Recorded data Start Marker

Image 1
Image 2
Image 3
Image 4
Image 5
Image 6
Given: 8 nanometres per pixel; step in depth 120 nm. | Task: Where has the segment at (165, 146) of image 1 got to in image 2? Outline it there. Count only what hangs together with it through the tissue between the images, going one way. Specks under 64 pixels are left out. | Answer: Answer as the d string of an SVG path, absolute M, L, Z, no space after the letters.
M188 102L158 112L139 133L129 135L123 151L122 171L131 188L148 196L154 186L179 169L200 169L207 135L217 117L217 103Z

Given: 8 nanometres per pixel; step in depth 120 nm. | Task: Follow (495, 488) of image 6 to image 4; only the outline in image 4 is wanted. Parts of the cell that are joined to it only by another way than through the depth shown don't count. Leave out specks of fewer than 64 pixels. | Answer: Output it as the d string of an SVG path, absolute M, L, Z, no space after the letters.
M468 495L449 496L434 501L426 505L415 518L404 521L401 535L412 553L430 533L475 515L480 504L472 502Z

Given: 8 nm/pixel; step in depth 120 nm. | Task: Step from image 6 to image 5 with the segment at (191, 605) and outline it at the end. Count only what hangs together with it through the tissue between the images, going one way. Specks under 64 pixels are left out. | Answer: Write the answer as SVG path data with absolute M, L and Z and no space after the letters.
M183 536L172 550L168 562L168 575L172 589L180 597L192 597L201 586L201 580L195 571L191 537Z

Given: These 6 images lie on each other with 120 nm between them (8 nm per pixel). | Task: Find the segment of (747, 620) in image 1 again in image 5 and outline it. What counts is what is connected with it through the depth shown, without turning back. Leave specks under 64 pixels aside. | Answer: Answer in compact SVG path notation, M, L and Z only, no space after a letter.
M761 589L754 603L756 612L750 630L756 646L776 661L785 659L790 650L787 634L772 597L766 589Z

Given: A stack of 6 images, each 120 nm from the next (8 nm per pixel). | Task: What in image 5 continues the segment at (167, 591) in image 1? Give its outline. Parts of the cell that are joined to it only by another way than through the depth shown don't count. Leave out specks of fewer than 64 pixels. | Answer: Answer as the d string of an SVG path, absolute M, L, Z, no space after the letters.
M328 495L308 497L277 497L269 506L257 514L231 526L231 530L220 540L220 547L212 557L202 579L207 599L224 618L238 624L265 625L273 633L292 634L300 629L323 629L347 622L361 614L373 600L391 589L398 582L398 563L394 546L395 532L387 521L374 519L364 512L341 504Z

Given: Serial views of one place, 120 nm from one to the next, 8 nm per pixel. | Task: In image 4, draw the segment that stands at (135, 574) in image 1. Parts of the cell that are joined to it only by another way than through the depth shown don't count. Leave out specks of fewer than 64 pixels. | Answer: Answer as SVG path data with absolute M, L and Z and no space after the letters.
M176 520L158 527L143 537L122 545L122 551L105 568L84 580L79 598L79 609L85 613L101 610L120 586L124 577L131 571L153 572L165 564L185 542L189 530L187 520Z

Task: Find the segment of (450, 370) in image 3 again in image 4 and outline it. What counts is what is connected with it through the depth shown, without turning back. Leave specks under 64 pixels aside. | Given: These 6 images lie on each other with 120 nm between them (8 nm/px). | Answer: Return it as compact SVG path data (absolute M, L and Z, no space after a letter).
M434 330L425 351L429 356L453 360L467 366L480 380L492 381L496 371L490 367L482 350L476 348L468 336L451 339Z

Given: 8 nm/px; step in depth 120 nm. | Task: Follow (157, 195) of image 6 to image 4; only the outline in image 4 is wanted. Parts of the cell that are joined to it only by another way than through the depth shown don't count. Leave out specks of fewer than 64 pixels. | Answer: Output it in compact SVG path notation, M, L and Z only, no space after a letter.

Recorded data End Marker

→ **Your goal**
Return a faithful copy of all the records above.

→ **Exercise response**
Image 1
Image 2
Image 3
Image 4
Image 5
Image 6
Given: 8 nanometres per pixel; step in depth 120 nm. | Task: Where has the segment at (165, 146) of image 1 got to in image 2? Outline it there. Count only what hangs together with it through the tissue between the images, going one way. Specks under 64 pixels are left out. | Answer: Answer as the d string of an SVG path, absolute M, L, Z, no space after the letters.
M188 102L158 112L139 133L129 135L123 151L122 171L131 188L148 196L154 186L179 169L200 169L207 135L217 117L217 103Z

Given: 8 nanometres per pixel; step in depth 120 nm. | Task: Follow (495, 488) of image 6 to image 4; only the outline in image 4 is wanted. Parts of the cell that are joined to it only by another way than through the depth shown don't count. Leave out specks of fewer than 64 pixels. | Answer: Output it as the d string of an SVG path, absolute M, L, Z, no space after the letters.
M468 495L449 496L434 501L426 505L415 518L404 521L401 535L412 553L430 533L475 515L480 504L472 502Z

Given: 8 nm/pixel; step in depth 120 nm. | Task: Step from image 6 to image 5 with the segment at (191, 605) and outline it at the end. Count only what hangs together with it through the tissue between the images, going one way. Specks under 64 pixels are left out. | Answer: Write the answer as SVG path data with absolute M, L and Z and no space after the letters.
M183 536L172 550L168 562L168 575L172 589L180 597L192 597L201 586L201 580L195 571L191 537Z

Given: These 6 images lie on each other with 120 nm between them (8 nm per pixel). | Task: Find the segment of (747, 620) in image 1 again in image 5 and outline it. What counts is what is connected with it through the depth shown, without turning back. Leave specks under 64 pixels aside. | Answer: Answer in compact SVG path notation, M, L and Z only, no space after a letter.
M761 589L754 603L756 612L750 630L756 646L776 661L785 659L790 650L787 634L772 597L766 589Z

Given: A stack of 6 images, each 120 nm from the next (8 nm per pixel). | Task: What in image 5 continues the segment at (167, 591) in image 1? Give its outline. Parts of the cell that are joined to it only by another way than through the depth shown don't count. Leave out specks of fewer than 64 pixels. | Answer: Answer as the d string of an SVG path, absolute M, L, Z, no space after the letters.
M328 495L308 497L277 497L269 506L257 514L231 526L231 530L220 540L220 547L212 557L202 579L207 599L224 618L238 624L265 625L273 633L292 634L300 629L323 629L347 622L361 614L373 600L391 589L398 582L398 563L394 546L395 532L387 521L374 519L364 512L341 504Z

Given: Serial views of one place, 120 nm from one to the next, 8 nm per pixel. | Task: In image 4, draw the segment that stands at (135, 574) in image 1. Parts of the cell that are joined to it only by another way than through the depth shown don't count. Leave out specks of fewer than 64 pixels. | Answer: Answer as SVG path data with absolute M, L and Z and no space after the letters.
M176 520L158 527L143 537L122 545L122 551L105 568L84 580L79 598L79 609L85 613L101 610L120 586L124 577L131 571L153 572L165 564L185 542L189 530L187 520Z

Task: Find the segment of (450, 370) in image 3 again in image 4 and outline it. What counts is what is connected with it through the depth shown, without turning back. Leave specks under 64 pixels aside. | Given: These 6 images lie on each other with 120 nm between them (8 nm/px). | Answer: Return it as compact SVG path data (absolute M, L and Z, no space after a letter).
M434 330L425 351L429 356L453 360L467 366L480 380L492 381L496 371L490 367L482 350L476 348L468 336L451 339Z

Given: 8 nm/px; step in depth 120 nm. | Task: Follow (157, 195) of image 6 to image 4; only the outline in image 4 is wanted. Parts of the cell that are joined to it only by another way than through the depth shown don't count. Leave out specks of fewer than 64 pixels. | Answer: Output it in compact SVG path notation, M, L and Z only, no space after a letter.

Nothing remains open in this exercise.